Peut-être originaire de Spolète, frère cadet de Decoratus. Cette épître indique qu’il fut avocat ou du moins juriste et occupa des fonctions à la cour de Ravenne. Elle précise qu’il quitta ses fonctions pour des raisons de santé. Il devint questeur du Palais en 524-525 (voir PLRE, « Honoratus 2 », p. 567-568).

1907.

Sur cette expression d’origine proverbiale, voir Otto, p. 217-216. Elle est fréquemment employée dans la comédie (voir Plaut. Pseud. 63, dulce amarumque una nunc misces mihi ; Pseud., 694, dulcia amara apud te sum elocutus omnia ; Truc., 345, dulce atque amarum quid sit ex pecunia. voir aussi Auson. epist. 12 à Symmaque (= Symm. epist. 1, 32, 1) : fel cum melle misceri non conuenit.

1908.

Le terme excubiae ne signifie pas qu’Honorat exerçait une fonction de garde ou de sentinelle. Il désigne plus largement un service, une charge au palais (voir Cassiod. uar. 5, 41, 5).

1909.

« Même sur le seuil », « juste sur le pas de la porte » : cette expression semble d’origine proverbiale.

1910.

Cette considération générale sur « la condition humaine » constitue une maxime que l’on retrouve dans les florilèges médiévaux destinés à l’aedificatio sui sous le titre d’exhortationes morales.

1911.

Actio désigne une « action en justice » : Ennode était, semble-t-il, chargé de plaider comme un avocat, soit dans des affaires ecclésiastiques soit pour des amis.

1912.

Calamitas (les ravages infligés à la récolte) et infelix (infécond, stérile) filent une discrète métaphore agraire.

1913.

Ennode distingue la recherche du bien (la morale) et les activités juridiques (le droit). Cette opposition se caractérise par deux éloquences distinctes : la morale s’exprime à travers la rhétorique enseignée à l’école (scholasticum) alors que le droit emprunte la langue habile et technique pratiquée par les avocats (daedala, squalentia iura, scabrida lingua).

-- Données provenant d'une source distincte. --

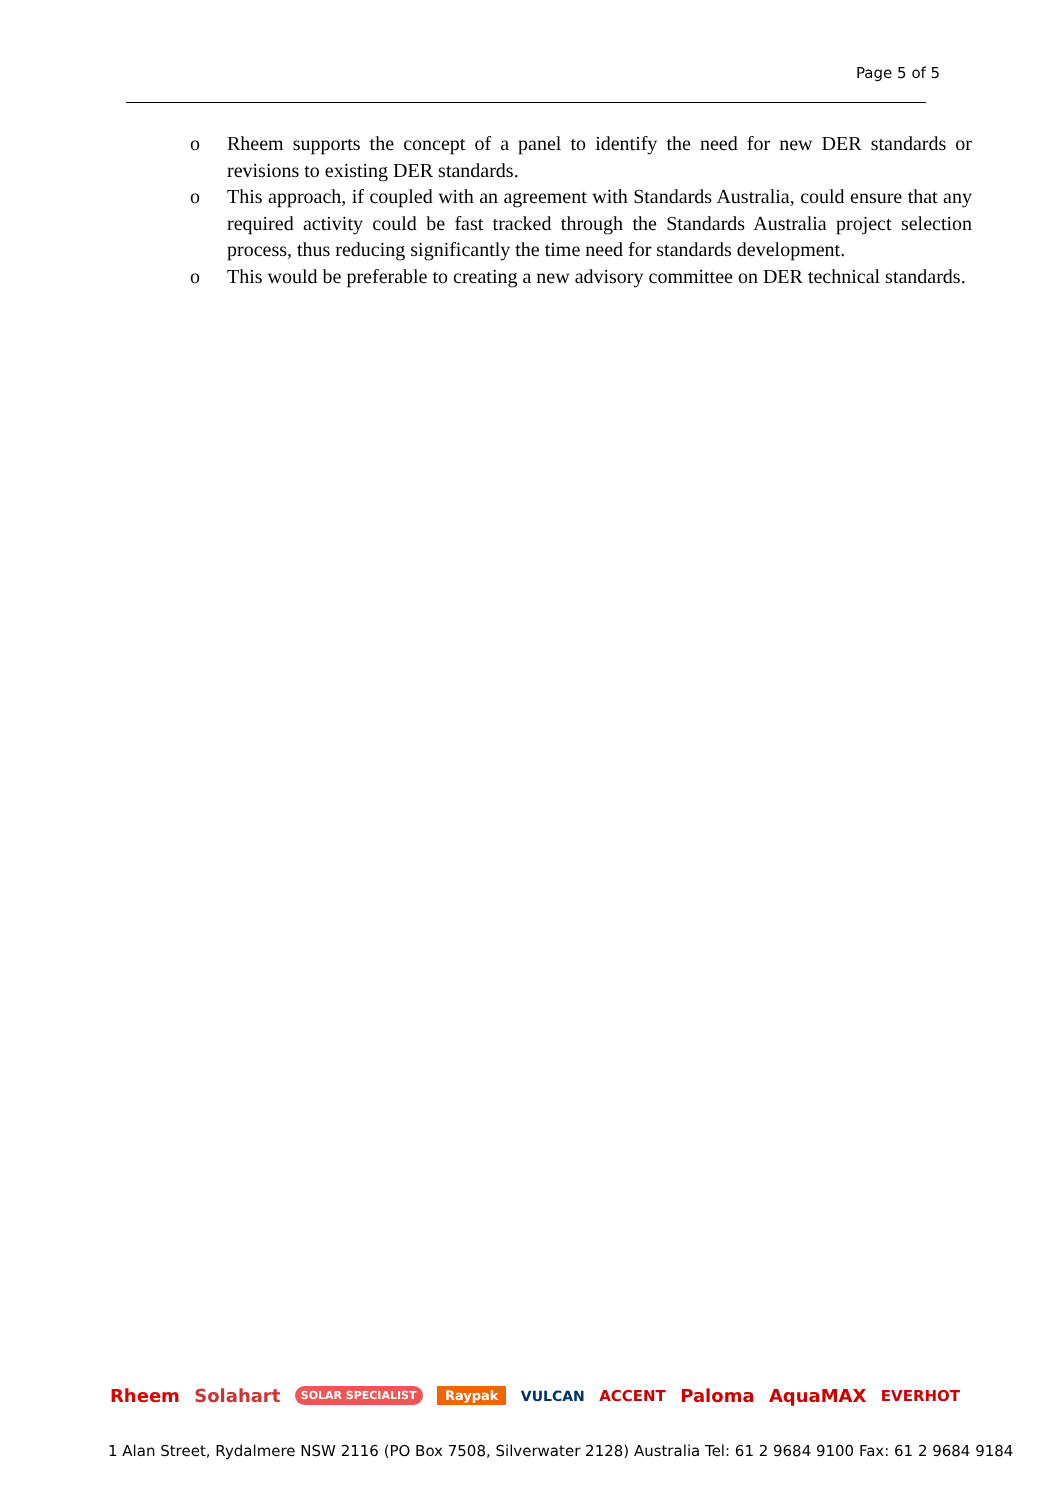Page 5 of 5
o Rheem supports the concept of a panel to identify the need for new DER standards or revisions to existing DER standards.
o This approach, if coupled with an agreement with Standards Australia, could ensure that any required activity could be fast tracked through the Standards Australia project selection process, thus reducing significantly the time need for standards development.
o This would be preferable to creating a new advisory committee on DER technical standards.
Rheem Solahart SOLAR SPECIALIST Raypak VULCAN ACCENT Paloma AquaMAX EVERHOT
1 Alan Street, Rydalmere NSW 2116 (PO Box 7508, Silverwater 2128) Australia Tel: 61 2 9684 9100 Fax: 61 2 9684 9184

Le rapport entre l’enseignement de la rhétorique et la recherche du bien est un lieu commun de l’éloquence antique (voir Quint. inst. 12, 1 : non posse oratorem esse nisi uirum bonum).

1914.

Le terme perfectus implique ici une signification morale (voir Deut. 18, 13 : estote (…) perfecti, sicut et Pater uester caelestis perfectus est). Au contraire de l’avocat qui recherche à tout prix la victoire, Ennode se présente ainsi comme un homme avide de vertu et se range, non sans orgueil, parmi les perfecti. L’expression in causis, qui désigne des « procès », semble révéler, comme actio un peu plus haut, qu’Ennode exerçait en quelque sorte une charge d’« avocat », pour la défense des intérêts de l’Église ou, comme ici, de ses amis.